Over the past few years I have seen many of our customers use a combination of Oracle BPM/Aqualogic BPM and Oracle Service Bus/Aqualogic Service Bus.  These two products are very complimentary within a company’s SOA environment.  OSB can provide the service aggregation, transformation, and security while OBPM can provide the orchestration of the services that OSB exposes.  This blog post will describe the different use cases for integrating OBPM and OSB and in follow up posts each integration will be covered in more detail.

There are several ways in which OSB and OBPM can be combined.  The basic architecture that represents most of these ways is displayed below.  This design consists of an application layer, the service bus layer, the process layer, and a web services layer.

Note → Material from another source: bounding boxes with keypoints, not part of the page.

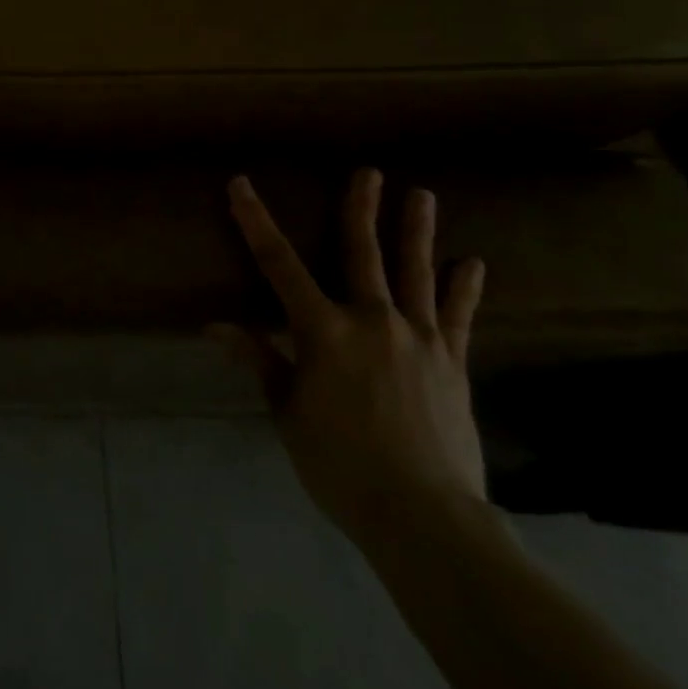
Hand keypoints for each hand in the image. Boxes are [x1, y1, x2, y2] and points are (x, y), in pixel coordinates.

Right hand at [215, 168, 487, 549]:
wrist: (424, 516)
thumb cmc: (340, 465)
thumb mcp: (287, 412)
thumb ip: (260, 361)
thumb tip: (215, 326)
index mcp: (323, 331)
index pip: (279, 264)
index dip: (255, 221)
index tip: (241, 185)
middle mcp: (372, 321)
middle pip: (363, 253)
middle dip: (361, 209)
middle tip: (370, 172)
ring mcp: (419, 339)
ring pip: (416, 273)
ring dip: (417, 232)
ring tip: (422, 194)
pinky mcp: (453, 363)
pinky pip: (459, 317)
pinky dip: (465, 289)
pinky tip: (472, 264)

The approaches in which OSB and OBPM can be integrated can be categorized into two categories, OBPM Consuming OSB Services and OSB Exposing OBPM Services.

OBPM Consuming OSB Services

Consuming OSB services via Oracle BPM is the most commonly used integration.  This integration approach facilitates the service orchestration use case where you have a set of web services exposed through OSB.  These services usually provide an interface to a backend datasource or legacy system.  Just like any other web service, OBPM can consume the proxy services that are exposed from OSB by providing the WSDL file to OBPM and having a Web Service object generated in your component catalog.  There is also a more direct integration between OBPM Studio and OSB where you can view the list of available services directly from within OBPM Studio and select the service to add to your catalog.  Both of these ways of consuming services within OBPM will be covered in more detail in a follow up post.

OSB Exposing OBPM Services

There are 3 ways in which OBPM can expose services to OSB:

  • Process Web Services
  • PAPI-WS
  • JMS Queue

Process Web Services – The ability to expose a process as a web service is a built in capability of OBPM.  With this approach, you can expose either Process Instance Creation or Process Notification easily from within Studio.

PAPI-WS – This is a web service version of the Process API (PAPI).  This API is much lower level then the Process Web Services but also provides much more functionality such as searching for process instances and executing activities.

JMS Queue – This requires creating JMS based XML Business Services in OSB to post the messages to the JMS Queue.  OBPM can then use a Global Automatic activity to listen to the same queue and create process instances based on the incoming messages.  It is also possible to have a response queue as well which allows you to simulate a synchronous process.  In this case, the web service call does not return to the client until OSB receives a response message on the response queue.  Your BPM process would send this response message at the end of the process.  However, the synchronous use case is only practical in completely automated processes.

As you can see, there are a number of different ways you can combine Oracle BPM and Oracle Service Bus to provide flexibility within an SOA environment.  The combination of OBPM and OSB has been utilized by a number of our clients with great success due to the flexibility provided by both systems.

In the upcoming weeks I will follow up this post with additional details on each of these integrations and will cover consuming OSB services in OBPM, exposing process web services, exposing PAPI-WS, and exposing processes as synchronous web services using JSM.